When Philadelphia Energy Solutions (PES), owner of the East Coast’s largest refinery, recently announced it was seeking Chapter 11 bankruptcy protection, it begged a question: What happened? The answer requires a look back at the company’s original vision — namely, to capture the upside of the Shale Revolution by processing price-advantaged light, sweet crude oil produced in the U.S. — as well as a review of market developments that undermined its plan. Today, we look at the factors that drove PES’s hopes and why, in the end, they weren’t realized.

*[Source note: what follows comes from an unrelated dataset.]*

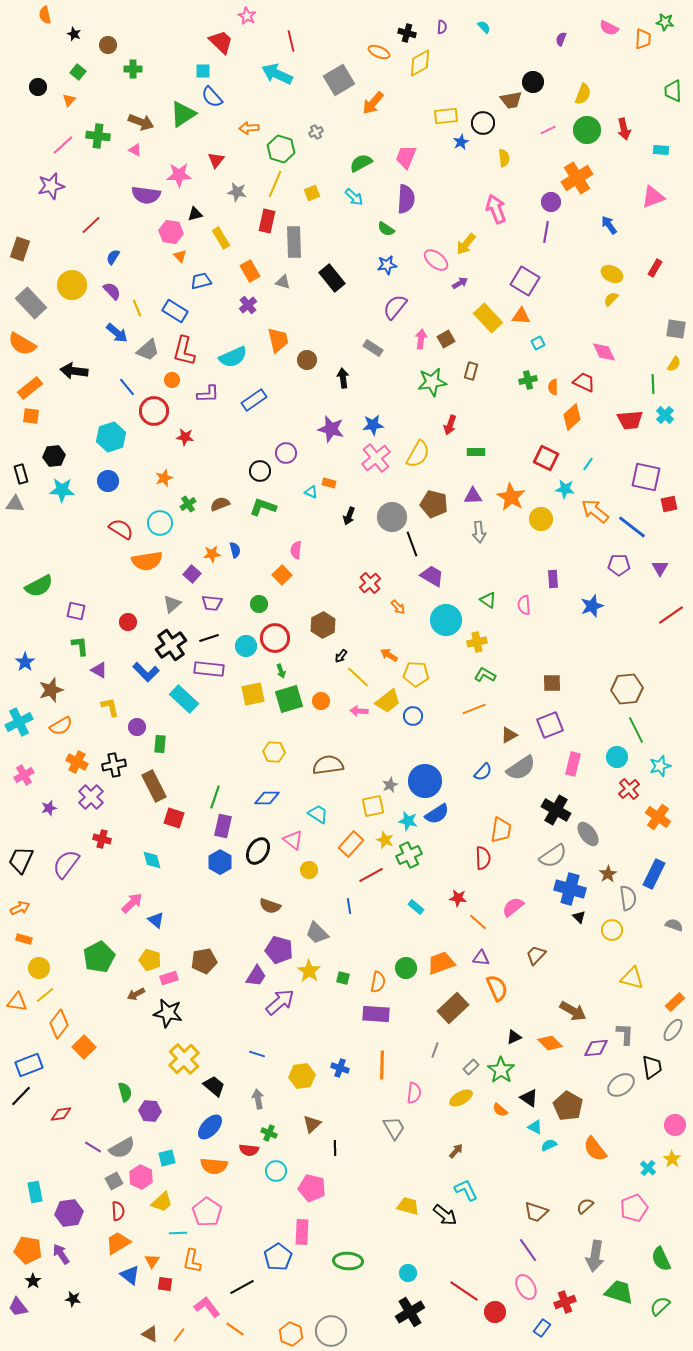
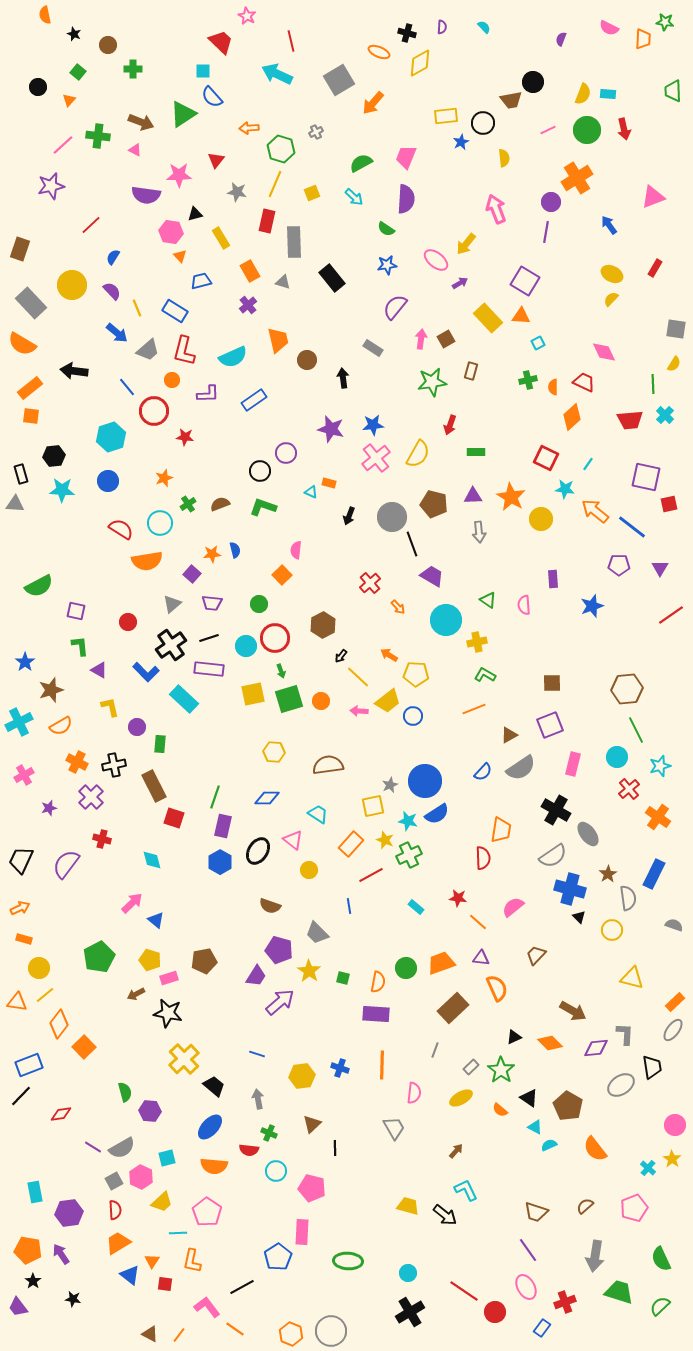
cyan rectangle at (661, 150): moved 53 px left, 56 px up
red semicircle at (118, 1211): moved 3 px left, 1 px up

PES was formed as a partnership in September 2012 between The Carlyle Group and Sunoco Inc. to rescue the 335-Mb/d Philadelphia Refining Complex. Carlyle would hold a two-thirds ownership interest while Sunoco Inc. (which bought the complex’s Point Breeze refinery in 1988 and its Girard Point refinery in 1994) retained ownership of the remaining third. Just after the PES partnership was launched, in October 2012, Sunoco became a subsidiary of Energy Transfer Partners.

At the time, Carlyle was among a distinguished group of white knights from the private equity realm that helped revitalize the Mid-Atlantic refining sector by eschewing the then higher-priced imported crude that their refineries had traditionally run in favor of price-advantaged light, sweet crude produced in the U.S. But the dynamics that had initially boosted PES’s standing — most notably relying on relatively cheap Bakken crude transported to Philly by rail — shifted, leaving the refinery on shaky ground.

Let’s start by reviewing the PES vision. PES’s identity was pegged to the boom in U.S. production made possible by the Shale Revolution, so much so that even the company’s name was meant to evoke a mission beyond refining. PES executives saw the revitalization of their refinery as part of a larger effort to make Philadelphia an energy storage, processing and transportation hub for Marcellus/Utica and other unconventionally produced hydrocarbons. They also intended to optimize the Philadelphia Refining Complex’s economics by railing in steeply discounted crude from the Bakken Shale in North Dakota to the complex’s combined Point Breeze and Girard Point operations. In addition, PES and other East Coast refiners hoped that pipelines would one day be built from the Bakken to the East Coast, reducing transportation costs and further enhancing the refineries’ economics.